=== Work request ===
Output an exact reproduction of the data.

=== Extracted page text data ===
╔══

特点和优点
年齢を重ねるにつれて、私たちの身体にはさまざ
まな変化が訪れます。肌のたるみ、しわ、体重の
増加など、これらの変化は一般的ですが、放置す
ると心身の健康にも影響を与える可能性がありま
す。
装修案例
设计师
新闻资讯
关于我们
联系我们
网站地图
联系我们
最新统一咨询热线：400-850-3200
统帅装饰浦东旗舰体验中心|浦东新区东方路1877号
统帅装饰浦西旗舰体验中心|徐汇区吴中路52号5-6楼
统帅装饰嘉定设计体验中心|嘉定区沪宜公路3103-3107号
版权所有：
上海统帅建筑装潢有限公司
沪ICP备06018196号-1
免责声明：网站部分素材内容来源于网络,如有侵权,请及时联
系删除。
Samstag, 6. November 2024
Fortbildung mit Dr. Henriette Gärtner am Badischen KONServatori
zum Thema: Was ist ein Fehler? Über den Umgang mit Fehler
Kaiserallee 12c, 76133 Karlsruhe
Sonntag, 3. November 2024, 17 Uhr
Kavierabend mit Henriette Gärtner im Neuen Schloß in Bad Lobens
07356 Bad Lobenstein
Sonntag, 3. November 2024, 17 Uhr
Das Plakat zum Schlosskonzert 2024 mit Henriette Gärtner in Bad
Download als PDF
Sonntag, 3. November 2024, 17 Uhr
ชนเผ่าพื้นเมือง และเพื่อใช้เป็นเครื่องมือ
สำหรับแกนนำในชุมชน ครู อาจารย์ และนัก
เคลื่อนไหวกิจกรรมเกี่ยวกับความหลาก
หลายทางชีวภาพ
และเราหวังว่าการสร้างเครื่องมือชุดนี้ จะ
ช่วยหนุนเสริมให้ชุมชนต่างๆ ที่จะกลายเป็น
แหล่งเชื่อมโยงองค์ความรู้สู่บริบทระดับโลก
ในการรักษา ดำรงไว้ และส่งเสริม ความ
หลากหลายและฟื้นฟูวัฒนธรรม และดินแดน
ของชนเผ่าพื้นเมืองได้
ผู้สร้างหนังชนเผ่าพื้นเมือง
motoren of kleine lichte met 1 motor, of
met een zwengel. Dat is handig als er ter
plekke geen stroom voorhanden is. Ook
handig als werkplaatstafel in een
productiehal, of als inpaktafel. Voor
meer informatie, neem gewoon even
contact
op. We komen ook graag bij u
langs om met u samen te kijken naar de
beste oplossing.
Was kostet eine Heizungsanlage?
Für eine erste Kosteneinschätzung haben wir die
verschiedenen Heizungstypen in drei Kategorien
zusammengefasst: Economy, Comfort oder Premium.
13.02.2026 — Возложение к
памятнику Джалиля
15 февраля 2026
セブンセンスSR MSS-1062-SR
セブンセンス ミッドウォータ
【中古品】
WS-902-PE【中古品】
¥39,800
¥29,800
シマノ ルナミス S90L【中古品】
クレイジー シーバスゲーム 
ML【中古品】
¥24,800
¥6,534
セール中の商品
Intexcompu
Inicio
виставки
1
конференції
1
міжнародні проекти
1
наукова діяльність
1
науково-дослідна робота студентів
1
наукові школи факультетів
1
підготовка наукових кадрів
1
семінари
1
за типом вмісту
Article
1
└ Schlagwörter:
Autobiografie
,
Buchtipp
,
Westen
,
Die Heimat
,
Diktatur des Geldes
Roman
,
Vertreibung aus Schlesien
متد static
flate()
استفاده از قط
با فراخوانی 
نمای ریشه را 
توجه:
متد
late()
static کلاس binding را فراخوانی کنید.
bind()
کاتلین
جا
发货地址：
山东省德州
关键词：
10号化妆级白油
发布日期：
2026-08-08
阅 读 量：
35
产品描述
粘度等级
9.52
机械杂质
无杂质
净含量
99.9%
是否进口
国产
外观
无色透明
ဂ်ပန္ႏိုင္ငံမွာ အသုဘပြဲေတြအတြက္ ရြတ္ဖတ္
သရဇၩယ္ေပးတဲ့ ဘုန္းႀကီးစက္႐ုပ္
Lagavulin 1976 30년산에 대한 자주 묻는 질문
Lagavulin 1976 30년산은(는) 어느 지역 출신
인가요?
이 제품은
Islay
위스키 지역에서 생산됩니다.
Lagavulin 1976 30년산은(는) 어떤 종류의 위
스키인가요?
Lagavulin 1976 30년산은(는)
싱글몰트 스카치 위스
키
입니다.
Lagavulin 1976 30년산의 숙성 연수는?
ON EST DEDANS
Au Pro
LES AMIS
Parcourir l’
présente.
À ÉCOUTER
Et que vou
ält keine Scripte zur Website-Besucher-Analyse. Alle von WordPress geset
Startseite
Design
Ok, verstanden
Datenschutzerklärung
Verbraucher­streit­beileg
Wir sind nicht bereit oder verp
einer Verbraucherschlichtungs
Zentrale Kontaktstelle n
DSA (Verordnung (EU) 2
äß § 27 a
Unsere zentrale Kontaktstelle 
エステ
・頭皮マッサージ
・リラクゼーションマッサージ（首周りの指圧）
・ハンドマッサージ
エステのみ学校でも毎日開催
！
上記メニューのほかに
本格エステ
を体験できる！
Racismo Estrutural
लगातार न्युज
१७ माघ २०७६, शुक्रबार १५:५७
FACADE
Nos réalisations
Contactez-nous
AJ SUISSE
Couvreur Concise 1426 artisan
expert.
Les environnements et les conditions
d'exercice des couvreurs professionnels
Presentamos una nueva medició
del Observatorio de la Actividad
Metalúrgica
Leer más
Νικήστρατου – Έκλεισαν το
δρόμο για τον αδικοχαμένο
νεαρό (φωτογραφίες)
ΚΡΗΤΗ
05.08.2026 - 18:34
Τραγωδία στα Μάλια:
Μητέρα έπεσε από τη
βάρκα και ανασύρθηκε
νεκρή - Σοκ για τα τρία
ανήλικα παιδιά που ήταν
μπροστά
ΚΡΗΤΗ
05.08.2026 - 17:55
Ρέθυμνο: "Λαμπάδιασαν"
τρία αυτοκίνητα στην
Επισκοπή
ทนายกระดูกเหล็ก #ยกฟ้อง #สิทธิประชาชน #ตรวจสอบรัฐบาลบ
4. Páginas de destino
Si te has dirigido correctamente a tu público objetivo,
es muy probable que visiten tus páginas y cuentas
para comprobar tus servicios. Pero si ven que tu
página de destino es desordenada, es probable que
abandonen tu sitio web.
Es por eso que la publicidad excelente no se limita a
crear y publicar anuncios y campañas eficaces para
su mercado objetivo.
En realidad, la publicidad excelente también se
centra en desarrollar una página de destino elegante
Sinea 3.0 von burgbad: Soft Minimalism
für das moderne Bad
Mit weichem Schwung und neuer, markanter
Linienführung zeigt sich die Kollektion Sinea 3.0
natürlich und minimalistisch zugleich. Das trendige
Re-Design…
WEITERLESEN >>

╚══

=== Exercise solution ===
特点和优点
年齢を重ねるにつれて、私たちの身体にはさまざ
まな変化が訪れます。肌のたるみ、しわ、体重の
増加など、これらの変化は一般的ですが、放置す
ると心身の健康にも影響を与える可能性がありま
す。
装修案例
设计师
新闻资讯
关于我们
联系我们
网站地图
联系我们
最新统一咨询热线：400-850-3200
统帅装饰浦东旗舰体验中心|浦东新区东方路1877号
统帅装饰浦西旗舰体验中心|徐汇区吴中路52号5-6楼
统帅装饰嘉定设计体验中心|嘉定区沪宜公路3103-3107号
版权所有：
上海统帅建筑装潢有限公司
沪ICP备06018196号-1
免责声明：网站部分素材内容来源于网络,如有侵权,请及时联
系删除。
Samstag, 6. November 2024
Fortbildung mit Dr. Henriette Gärtner am Badischen KONServatori
zum Thema: Was ist ein Fehler? Über den Umgang mit Fehler
Kaiserallee 12c, 76133 Karlsruhe
Sonntag, 3. November 2024, 17 Uhr
Kavierabend mit Henriette Gärtner im Neuen Schloß in Bad Lobens
07356 Bad Lobenstein
Sonntag, 3. November 2024, 17 Uhr
Das Plakat zum Schlosskonzert 2024 mit Henriette Gärtner in Bad
Download als PDF
Sonntag, 3. November 2024, 17 Uhr
ชนเผ่าพื้นเมือง และเพื่อใช้เป็นเครื่องมือ
สำหรับแกนนำในชุมชน ครู อาจารย์ และนัก
เคลื่อนไหวกิจกรรมเกี่ยวกับความหลาก
หลายทางชีวภาพ
และเราหวังว่าการสร้างเครื่องมือชุดนี้ จะ
ช่วยหนุนเสริมให้ชุมชนต่างๆ ที่จะกลายเป็น
แหล่งเชื่อมโยงองค์ความรู้สู่บริบทระดับโลก
ในการรักษา ดำรงไว้ และส่งเสริม ความ
หลากหลายและฟื้นฟูวัฒนธรรม และดินแดน
ของชนเผ่าพื้นเมืองได้
ผู้สร้างหนังชนเผ่าพื้นเมือง
motoren of kleine lichte met 1 motor, of
met een zwengel. Dat is handig als er ter
plekke geen stroom voorhanden is. Ook
handig als werkplaatstafel in een
productiehal, of als inpaktafel. Voor
meer informatie, neem gewoon even
contact
op. We komen ook graag bij u
langs om met u samen te kijken naar de
beste oplossing.
Was kostet eine Heizungsanlage?
Für eine erste Kosteneinschätzung haben wir die
verschiedenen Heizungstypen in drei Kategorien
zusammengefasst: Economy, Comfort oder Premium.
13.02.2026 — Возложение к
памятнику Джалиля
15 февраля 2026
セブンセンスSR MSS-1062-SR
セブンセンス ミッドウォータ
【中古品】
WS-902-PE【中古品】
¥39,800
¥29,800
シマノ ルナミス S90L【中古品】
クレイジー シーバスゲーム 
ML【中古品】
¥24,800
¥6,534
セール中の商品
Intexcompu
Inicio
виставки
1
конференції
1
міжнародні проекти
1
наукова діяльність
1
науково-дослідна робота студентів
1
наукові школи факультетів
1
підготовка наукових кадрів
1
семінари
1
за типом вмісту
Article
1
└ Schlagwörter:
Autobiografie
,
Buchtipp
,
Westen
,
Die Heimat
,
Diktatur des Geldes
Roman
,
Vertreibung aus Schlesien
متد static
flate()
استفاده از قط
با فراخوانی 
نمای ریشه را 
توجه:
متد
late()
static کلاس binding را فراخوانی کنید.
bind()
کاتلین
جا
发货地址：
山东省德州
关键词：
10号化妆级白油
发布日期：
2026-08-08
阅 读 量：
35
产品描述
粘度等级
9.52
机械杂质
无杂质
净含量
99.9%
是否进口
国产
外观
无色透明
ဂ်ပန္ႏိုင္ငံမွာ အသုဘပြဲေတြအတြက္ ရြတ္ဖတ္
သရဇၩယ္ေပးတဲ့ ဘုန္းႀကီးစက္႐ုပ္
Lagavulin 1976 30년산에 대한 자주 묻는 질문
Lagavulin 1976 30년산은(는) 어느 지역 출신
인가요?
이 제품은
Islay
위스키 지역에서 생산됩니다.
Lagavulin 1976 30년산은(는) 어떤 종류의 위
스키인가요?
Lagavulin 1976 30년산은(는)
싱글몰트 스카치 위스
키
입니다.
Lagavulin 1976 30년산의 숙성 연수는?
ON EST DEDANS
Au Pro
LES AMIS
Parcourir l’
présente.
À ÉCOUTER
Et que vou
ält keine Scripte zur Website-Besucher-Analyse. Alle von WordPress geset
Startseite
Design
Ok, verstanden
Datenschutzerklärung
Verbraucher­streit­beileg
Wir sind nicht bereit oder verp
einer Verbraucherschlichtungs
Zentrale Kontaktstelle n
DSA (Verordnung (EU) 2
äß § 27 a
Unsere zentrale Kontaktstelle 
エステ
・頭皮マッサージ
・リラクゼーションマッサージ（首周りの指圧）
・ハンドマッサージ
エステのみ学校でも毎日開催
！
上記メニューのほかに
本格エステ
を体験できる！
Racismo Estrutural
लगातार न्युज
१७ माघ २०७६, शुक्रबार १५:५७
FACADE
Nos réalisations
Contactez-nous
AJ SUISSE
Couvreur Concise 1426 artisan
expert.
Les environnements et les conditions
d'exercice des couvreurs professionnels
Presentamos una nueva medició
del Observatorio de la Actividad
Metalúrgica
Leer más
Νικήστρατου – Έκλεισαν το
δρόμο για τον αδικοχαμένο
νεαρό (φωτογραφίες)
ΚΡΗΤΗ
05.08.2026 - 18:34
Τραγωδία στα Μάλια:
Μητέρα έπεσε από τη
βάρκα και ανασύρθηκε
νεκρή - Σοκ για τα τρία
ανήλικα παιδιά που ήταν
μπροστά
ΚΡΗΤΗ
05.08.2026 - 17:55
Ρέθυμνο: "Λαμπάδιασαν"
τρία αυτοκίνητα στην
Επισκοπή
ทนายกระดูกเหล็ก #ยกฟ้อง #สิทธิประชาชน #ตรวจสอบรัฐบาลบ
4. Páginas de destino
Si te has dirigido correctamente a tu público objetivo,
es muy probable que visiten tus páginas y cuentas
para comprobar tus servicios. Pero si ven que tu
página de destino es desordenada, es probable que
abandonen tu sitio web.
Es por eso que la publicidad excelente no se limita a
crear y publicar anuncios y campañas eficaces para
su mercado objetivo.
En realidad, la publicidad excelente también se
centra en desarrollar una página de destino elegante
Sinea 3.0 von burgbad: Soft Minimalism
für das moderne Bad
Mit weichem Schwung und neuer, markanter
Linienführung zeigt sich die Kollektion Sinea 3.0
natürlich und minimalistisch zugleich. Das trendige
Re-Design…
WEITERLESEN >>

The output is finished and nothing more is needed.